• [TASKS TO CARRY OUT]:
(a) According to the foul-ball post, what was total MLB attendance last year?
(b) Using the foul-ball post, explain why the author finds the one-in-a-trillion figure immediately suspicious.
(c) List every assumption the foul-ball post adopts to compute the probability of one fan catching four balls.

==== EXTRACT TO READ ====

# The probability of catching four foul balls

Greg Van Niel caught four foul balls at Sunday’s Cleveland Indians game.

ESPN reported that this is a one-in-a-trillion event – a number due to Ideal Seat, which I’ll take to mean that this guy had a one-in-a-trillion chance of catching four fouls. This is immediately suspicious to me. Total MLB attendance last year was about 75 million, so a one in a trillion event should happen once every thirteen thousand years. The fact that it happened, given that we’ve had way less than thirteen thousand years of baseball, is evidence that this computation was done incorrectly.

Somewhat surprisingly, given how small the number is, it actually seems to be an overestimate. I’ll assume that their numbers are correct: 30 balls enter the stands in an average game, and there are 30,000 fans at that game. Say I’m one of those fans. Let’s assume that all foul balls are hit independently, and that they’re equally likely to be caught by any person in the stands. The probability that exactly four balls will be hit to me are ${30 \choose 4} p^4 (1-p)^(30-4)$, where $p = 1/30000$. This is about $3.38 \times 10^{-14}$, or one in thirty trillion. (The probably that five or more balls will be hit to me is orders of magnitude lower than that.)

IdealSeat also claims that two fans caught two foul balls in the same game last year. I suspect that there’s some massive underreporting going on here, because the same analysis gives that the probability that I’ll get two balls is ${30 \choose 2} p^2 (1-p)^(30-4)$, which is about one in two million. So this should have happened 35 to 40 times last year – it’s just that most of the people who it happened to didn’t bother telling anybody! (Other than their friends, who probably didn’t believe them.)

What’s wrong with the one in a trillion, or one in thirty trillion, numbers?

• They assume that all foul balls are uniformly distributed over all the seats. This is patently untrue. Some seats by definition can’t receive a foul ball, because they’re in fair territory. Some seats, although they can theoretically receive a foul ball, just won’t. Ideal Seat has a heatmap of foul ball locations at Safeco Field in Seattle — basically the closer you are to home plate, the better your chances. Your chances of getting a foul ball drop off much faster with height than with horizontal distance. In addition, aisle seats are more likely to be the closest seat to where a ball lands than adjacent non-aisle seats.

==== SUPPLIED ENTRIES ====

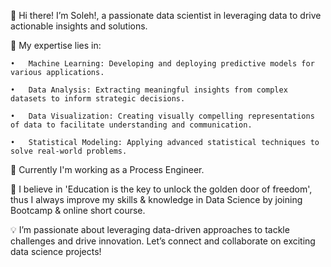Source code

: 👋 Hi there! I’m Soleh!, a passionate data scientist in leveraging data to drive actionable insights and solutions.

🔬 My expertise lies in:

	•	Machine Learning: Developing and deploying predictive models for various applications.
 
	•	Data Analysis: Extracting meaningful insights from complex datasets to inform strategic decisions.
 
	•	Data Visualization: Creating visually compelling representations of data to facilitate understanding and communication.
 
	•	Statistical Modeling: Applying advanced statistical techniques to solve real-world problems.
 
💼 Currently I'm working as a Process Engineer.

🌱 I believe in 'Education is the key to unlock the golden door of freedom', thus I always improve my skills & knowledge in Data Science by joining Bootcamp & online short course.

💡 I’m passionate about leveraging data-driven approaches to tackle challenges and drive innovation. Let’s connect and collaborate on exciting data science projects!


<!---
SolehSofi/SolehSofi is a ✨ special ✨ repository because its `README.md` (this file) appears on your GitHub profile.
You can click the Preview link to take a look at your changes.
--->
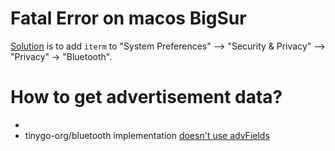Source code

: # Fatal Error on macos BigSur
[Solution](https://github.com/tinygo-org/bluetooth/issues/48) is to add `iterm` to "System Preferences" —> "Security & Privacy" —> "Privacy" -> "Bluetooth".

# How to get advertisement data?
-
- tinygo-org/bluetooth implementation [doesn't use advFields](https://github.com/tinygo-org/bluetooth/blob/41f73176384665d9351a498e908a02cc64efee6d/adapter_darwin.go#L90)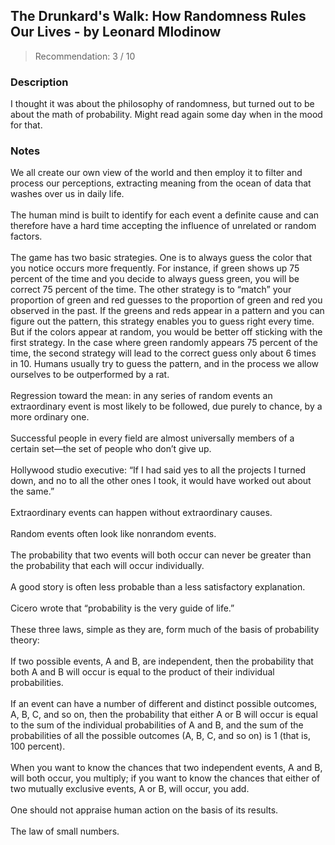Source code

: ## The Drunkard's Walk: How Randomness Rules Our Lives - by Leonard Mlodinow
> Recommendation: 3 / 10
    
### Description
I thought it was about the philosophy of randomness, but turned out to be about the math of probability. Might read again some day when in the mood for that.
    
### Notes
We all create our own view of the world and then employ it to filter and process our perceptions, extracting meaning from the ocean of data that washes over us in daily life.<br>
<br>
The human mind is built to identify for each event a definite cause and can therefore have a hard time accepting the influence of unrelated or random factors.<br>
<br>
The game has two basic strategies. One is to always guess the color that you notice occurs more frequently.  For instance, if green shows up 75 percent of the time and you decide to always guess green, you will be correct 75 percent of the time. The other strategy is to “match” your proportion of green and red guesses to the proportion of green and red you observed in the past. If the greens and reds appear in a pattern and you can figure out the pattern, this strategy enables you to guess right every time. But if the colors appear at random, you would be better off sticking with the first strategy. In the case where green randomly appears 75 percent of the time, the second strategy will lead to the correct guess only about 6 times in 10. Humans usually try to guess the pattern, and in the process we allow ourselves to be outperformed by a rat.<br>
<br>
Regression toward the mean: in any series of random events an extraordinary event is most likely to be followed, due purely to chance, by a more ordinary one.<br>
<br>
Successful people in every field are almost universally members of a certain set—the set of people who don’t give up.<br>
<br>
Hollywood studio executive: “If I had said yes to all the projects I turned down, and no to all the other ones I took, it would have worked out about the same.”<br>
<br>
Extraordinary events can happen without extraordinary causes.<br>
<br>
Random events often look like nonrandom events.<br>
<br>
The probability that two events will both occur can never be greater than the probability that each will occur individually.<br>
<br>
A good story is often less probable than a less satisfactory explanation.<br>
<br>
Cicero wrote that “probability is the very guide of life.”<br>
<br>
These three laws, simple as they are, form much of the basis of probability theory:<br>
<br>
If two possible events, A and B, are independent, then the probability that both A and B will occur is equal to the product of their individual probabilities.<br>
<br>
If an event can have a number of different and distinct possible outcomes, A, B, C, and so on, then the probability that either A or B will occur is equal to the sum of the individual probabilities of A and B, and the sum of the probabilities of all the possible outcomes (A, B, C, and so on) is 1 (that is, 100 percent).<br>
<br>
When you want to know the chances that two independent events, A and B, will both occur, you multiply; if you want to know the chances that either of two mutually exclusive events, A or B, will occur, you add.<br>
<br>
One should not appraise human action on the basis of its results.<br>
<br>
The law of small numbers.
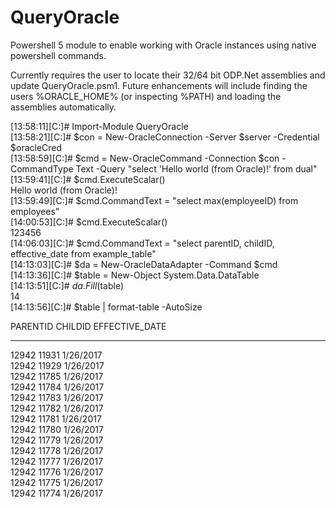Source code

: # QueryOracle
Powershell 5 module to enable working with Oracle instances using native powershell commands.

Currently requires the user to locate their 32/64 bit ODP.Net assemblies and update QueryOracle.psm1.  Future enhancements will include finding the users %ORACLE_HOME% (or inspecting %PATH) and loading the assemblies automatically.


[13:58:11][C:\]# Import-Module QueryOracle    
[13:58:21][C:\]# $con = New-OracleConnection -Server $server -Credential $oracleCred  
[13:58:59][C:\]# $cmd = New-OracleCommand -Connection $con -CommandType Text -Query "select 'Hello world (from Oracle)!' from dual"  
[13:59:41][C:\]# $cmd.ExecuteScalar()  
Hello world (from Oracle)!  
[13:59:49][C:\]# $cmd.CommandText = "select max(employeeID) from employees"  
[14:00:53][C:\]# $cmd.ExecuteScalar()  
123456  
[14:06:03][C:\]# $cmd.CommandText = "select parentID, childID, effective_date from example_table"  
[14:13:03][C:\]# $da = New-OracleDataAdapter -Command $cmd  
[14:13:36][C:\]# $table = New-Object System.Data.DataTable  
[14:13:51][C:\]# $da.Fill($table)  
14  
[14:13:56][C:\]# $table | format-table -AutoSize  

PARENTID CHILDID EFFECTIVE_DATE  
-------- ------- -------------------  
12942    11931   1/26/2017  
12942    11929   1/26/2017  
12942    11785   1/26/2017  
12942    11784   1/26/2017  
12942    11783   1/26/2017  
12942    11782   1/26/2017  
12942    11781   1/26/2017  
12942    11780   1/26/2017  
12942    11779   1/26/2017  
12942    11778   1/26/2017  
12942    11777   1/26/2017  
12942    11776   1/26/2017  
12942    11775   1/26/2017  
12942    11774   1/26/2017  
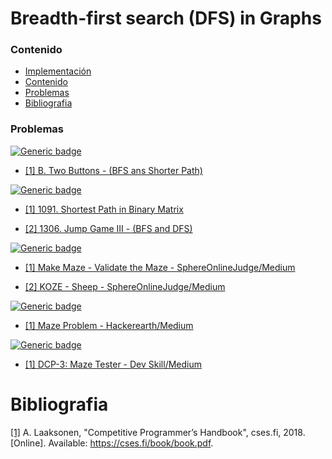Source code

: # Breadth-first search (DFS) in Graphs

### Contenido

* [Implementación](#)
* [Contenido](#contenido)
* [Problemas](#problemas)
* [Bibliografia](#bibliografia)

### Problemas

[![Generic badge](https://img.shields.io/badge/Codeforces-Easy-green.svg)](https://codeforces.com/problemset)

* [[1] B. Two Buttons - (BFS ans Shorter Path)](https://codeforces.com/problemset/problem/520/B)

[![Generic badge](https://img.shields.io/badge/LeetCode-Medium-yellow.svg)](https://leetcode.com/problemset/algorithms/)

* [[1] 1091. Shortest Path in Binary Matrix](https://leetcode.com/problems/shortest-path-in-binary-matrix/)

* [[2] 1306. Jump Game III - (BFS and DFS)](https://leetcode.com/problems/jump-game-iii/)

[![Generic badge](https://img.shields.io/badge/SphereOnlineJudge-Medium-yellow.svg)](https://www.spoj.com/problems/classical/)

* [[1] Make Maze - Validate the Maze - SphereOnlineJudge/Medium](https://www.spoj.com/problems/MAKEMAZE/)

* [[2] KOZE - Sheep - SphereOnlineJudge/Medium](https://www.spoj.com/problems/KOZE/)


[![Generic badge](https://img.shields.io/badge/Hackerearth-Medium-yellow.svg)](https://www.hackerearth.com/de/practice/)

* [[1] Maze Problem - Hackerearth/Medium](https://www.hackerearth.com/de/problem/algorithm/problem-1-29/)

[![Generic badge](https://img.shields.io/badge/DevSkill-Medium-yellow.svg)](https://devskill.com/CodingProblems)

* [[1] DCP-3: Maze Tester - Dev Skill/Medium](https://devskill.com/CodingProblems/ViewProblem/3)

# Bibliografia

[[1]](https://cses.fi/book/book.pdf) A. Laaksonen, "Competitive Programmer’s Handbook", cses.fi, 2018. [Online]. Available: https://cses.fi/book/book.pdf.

====

• [EXPECTED RESPONSES]:
(a) About 75 million.

(b) With total MLB attendance of about 75 million a year, a one-in-a-trillion event should occur only once every thirteen thousand years. Because it has already happened in far fewer years of baseball, the author takes that as evidence the figure was computed incorrectly.

(c)
- 30 balls enter the stands in an average game.
- There are 30,000 fans at that game.
- All foul balls are hit independently.
- Each ball is equally likely to be caught by any person in the stands.